Paul names what the rest of us can only feel:
“For the creation waits with eager longing for the revealing of the sons of God… the creation itself will be set free from its bondage to corruption and obtain the freedom of the glory of the children of God. For we know that the whole creation has been groaning together in the pains of childbirth until now.” — Romans 8:19–22 (ESV)
This is the ache that drives us to the theater. This is the hunger that screenwriters are feeding when they reach, again and again, for the story of the sacrificial hero. We have been built for restoration. We were made for communion with our Creator. And in the marrow of our collective imagination, we know — we have always known — that the road back runs through a death that is not our own.
Hollywood is not preaching the Gospel. But Hollywood is, without knowing it, speaking to the wound the Gospel was written to heal.
Not long ago, I came across the song Super Lover by the Birds of Chicago.
The refrain is arresting in its simplicity: We need a super love / Need a super lover. Band frontman JT Nero has described the song as a call to action during challenging times — an appeal for love that is, in his words, fierce, defiant, and brave.
Fierce. Defiant. Brave.
I read those three words and recognized them immediately. Not as a description of a sentiment or an aspiration, but as a portrait of a Person.
There is only one love in the history of the cosmos that qualifies as fierce enough to close the distance between a holy God and a broken humanity. Only one love defiant enough to walk into Death itself and refuse to stay there. Only one love brave enough to become what we are — flesh and bone and hunger and grief — in order to carry our sentence to its end and absorb it entirely.
The love of Christ is not a warm feeling. It is not optimism about the human condition. It is a fierce, deliberate, death-defying act of will — directed at people who, at the moment the act was committed, were entirely undeserving of it.
“But God shows His love for us in that while we were still sinners, Christ died for us.” — Romans 5:8 (ESV)
We needed a Super Lover. And the Super Lover came.
There is a scene in John 2 that illuminates the nature of this love with particular force.
Jesus has just cleansed the Temple — overturning the tables of the money-changers, driving out those who had turned His Father’s house into a marketplace. It is one of the most vivid acts of authority in the Gospels. And the religious leaders who confront Him in the aftermath do something revealing: they do not dispute the righteousness of what He has done. They do not argue that the Temple was in good order, that the merchants were welcome, that the commerce was appropriate.
They question His authority.
“What sign do you show us for doing these things?” — John 2:18 (ESV)
In other words: By what right do You act here? Who authorized this?
Christ’s answer is among the most compressed and consequential statements in all of Scripture:
“Destroy this temple, and in three days I will raise it up.” — John 2:19 (ESV)

**STATED TASK A**
Lay out the records as a JSON list of strings, one string per line and no blank lines, running from the first line of the records up to and including the line with "genus: Dumetella".

(Dataset records)
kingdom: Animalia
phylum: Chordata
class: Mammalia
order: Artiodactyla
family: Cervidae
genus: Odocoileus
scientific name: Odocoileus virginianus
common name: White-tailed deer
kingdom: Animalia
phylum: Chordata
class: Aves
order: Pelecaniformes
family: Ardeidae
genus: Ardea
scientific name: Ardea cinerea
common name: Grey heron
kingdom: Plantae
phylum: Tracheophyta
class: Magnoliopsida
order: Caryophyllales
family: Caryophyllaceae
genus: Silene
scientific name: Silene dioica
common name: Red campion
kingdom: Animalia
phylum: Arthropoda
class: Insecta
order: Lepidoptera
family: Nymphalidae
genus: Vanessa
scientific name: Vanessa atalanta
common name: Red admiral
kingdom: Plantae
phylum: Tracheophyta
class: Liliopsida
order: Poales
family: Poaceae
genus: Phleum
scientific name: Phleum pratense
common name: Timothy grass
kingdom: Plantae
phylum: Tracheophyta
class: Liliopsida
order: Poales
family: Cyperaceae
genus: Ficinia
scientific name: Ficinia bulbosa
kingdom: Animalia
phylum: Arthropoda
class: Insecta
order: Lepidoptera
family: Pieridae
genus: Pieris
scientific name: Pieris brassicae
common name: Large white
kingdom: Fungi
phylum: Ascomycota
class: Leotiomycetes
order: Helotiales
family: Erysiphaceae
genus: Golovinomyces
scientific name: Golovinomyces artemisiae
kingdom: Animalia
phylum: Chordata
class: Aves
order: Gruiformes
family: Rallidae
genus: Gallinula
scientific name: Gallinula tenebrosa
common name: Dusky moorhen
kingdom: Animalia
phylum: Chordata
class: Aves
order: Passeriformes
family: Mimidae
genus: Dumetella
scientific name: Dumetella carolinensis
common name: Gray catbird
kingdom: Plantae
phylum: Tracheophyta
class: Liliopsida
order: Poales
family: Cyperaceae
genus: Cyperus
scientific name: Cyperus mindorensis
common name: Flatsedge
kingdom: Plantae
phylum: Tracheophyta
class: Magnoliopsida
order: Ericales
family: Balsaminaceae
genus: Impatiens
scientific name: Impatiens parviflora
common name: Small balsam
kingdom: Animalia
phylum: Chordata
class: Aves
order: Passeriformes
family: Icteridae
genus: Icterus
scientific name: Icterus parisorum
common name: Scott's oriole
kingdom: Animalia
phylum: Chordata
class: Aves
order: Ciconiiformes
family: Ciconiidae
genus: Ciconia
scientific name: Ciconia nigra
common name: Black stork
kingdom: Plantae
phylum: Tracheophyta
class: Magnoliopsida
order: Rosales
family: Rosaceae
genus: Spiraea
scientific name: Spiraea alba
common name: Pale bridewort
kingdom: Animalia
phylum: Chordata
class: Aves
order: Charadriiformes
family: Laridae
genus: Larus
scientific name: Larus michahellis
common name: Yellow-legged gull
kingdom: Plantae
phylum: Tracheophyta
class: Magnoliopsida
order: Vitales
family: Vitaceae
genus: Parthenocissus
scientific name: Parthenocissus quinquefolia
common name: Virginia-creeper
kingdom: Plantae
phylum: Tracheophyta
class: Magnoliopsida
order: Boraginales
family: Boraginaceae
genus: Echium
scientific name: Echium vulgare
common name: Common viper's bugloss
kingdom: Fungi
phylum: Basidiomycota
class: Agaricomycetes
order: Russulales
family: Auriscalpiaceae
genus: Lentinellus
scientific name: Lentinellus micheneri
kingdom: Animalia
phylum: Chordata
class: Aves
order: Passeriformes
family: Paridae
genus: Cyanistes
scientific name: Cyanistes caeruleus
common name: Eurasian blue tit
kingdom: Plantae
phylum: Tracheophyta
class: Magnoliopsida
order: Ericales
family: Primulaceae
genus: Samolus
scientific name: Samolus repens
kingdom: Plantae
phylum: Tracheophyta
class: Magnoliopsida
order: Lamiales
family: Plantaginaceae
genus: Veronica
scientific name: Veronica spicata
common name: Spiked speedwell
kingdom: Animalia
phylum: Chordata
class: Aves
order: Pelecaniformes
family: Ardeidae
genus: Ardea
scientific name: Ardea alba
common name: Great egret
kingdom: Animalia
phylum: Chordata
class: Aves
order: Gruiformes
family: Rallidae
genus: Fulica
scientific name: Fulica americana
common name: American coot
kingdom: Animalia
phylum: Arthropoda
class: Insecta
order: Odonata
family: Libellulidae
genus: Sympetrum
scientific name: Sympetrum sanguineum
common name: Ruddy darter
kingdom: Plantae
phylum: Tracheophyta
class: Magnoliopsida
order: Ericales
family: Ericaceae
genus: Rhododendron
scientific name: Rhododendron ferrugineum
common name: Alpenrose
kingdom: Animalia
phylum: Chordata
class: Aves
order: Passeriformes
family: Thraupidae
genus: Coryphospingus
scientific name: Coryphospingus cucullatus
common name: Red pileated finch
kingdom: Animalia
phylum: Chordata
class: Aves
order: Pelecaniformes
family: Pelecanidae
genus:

**STATED TASK B**
Output the passage on the love of Christ word for word, from "Christ’s answer is" up to and including "John 2:19 (ESV)".

**WORKED ANSWER A**
[
  "kingdom: Animalia",
  "phylum: Chordata",
  "class: Mammalia",
  "order: Artiodactyla",
  "family: Cervidae",
  "genus: Odocoileus",
  "scientific name: Odocoileus virginianus",
  "common name: White-tailed deer",
  "kingdom: Animalia",
  "phylum: Chordata",
  "class: Aves",
  "order: Pelecaniformes",
  "family: Ardeidae",
  "genus: Ardea",
  "scientific name: Ardea cinerea",
  "common name: Grey heron",
  "kingdom: Plantae",
  "phylum: Tracheophyta",
  "class: Magnoliopsida",
  "order: Caryophyllales",
  "family: Caryophyllaceae",
  "genus: Silene",
  "scientific name: Silene dioica",
  "common name: Red campion",
  "kingdom: Animalia",
  "phylum: Arthropoda",
  "class: Insecta",
  "order: Lepidoptera",
  "family: Nymphalidae",
  "genus: Vanessa",
  "scientific name: Vanessa atalanta",
  "common name: Red admiral",
  "kingdom: Plantae",
  "phylum: Tracheophyta",
  "class: Liliopsida",
  "order: Poales",
  "family: Poaceae",
  "genus: Phleum",
  "scientific name: Phleum pratense",
  "common name: Timothy grass",
  "kingdom: Plantae",
  "phylum: Tracheophyta",
  "class: Liliopsida",
  "order: Poales",
  "family: Cyperaceae",
  "genus: Ficinia",
  "scientific name: Ficinia bulbosa",
  "kingdom: Animalia",
  "phylum: Arthropoda",
  "class: Insecta",
  "order: Lepidoptera",
  "family: Pieridae",
  "genus: Pieris",
  "scientific name: Pieris brassicae",
  "common name: Large white",
  "kingdom: Fungi",
  "phylum: Ascomycota",
  "class: Leotiomycetes",
  "order: Helotiales",
  "family: Erysiphaceae",
  "genus: Golovinomyces",
  "scientific name: Golovinomyces artemisiae",
  "kingdom: Animalia",
  "phylum: Chordata",
  "class: Aves",
  "order: Gruiformes",
  "family: Rallidae",
  "genus: Gallinula",
  "scientific name: Gallinula tenebrosa",
  "common name: Dusky moorhen",
  "kingdom: Animalia",
  "phylum: Chordata",
  "class: Aves",
  "order: Passeriformes",
  "family: Mimidae",
  "genus: Dumetella"
]

**WORKED ANSWER B**
Christ’s answer is among the most compressed and consequential statements in all of Scripture:
“Destroy this temple, and in three days I will raise it up.” — John 2:19 (ESV)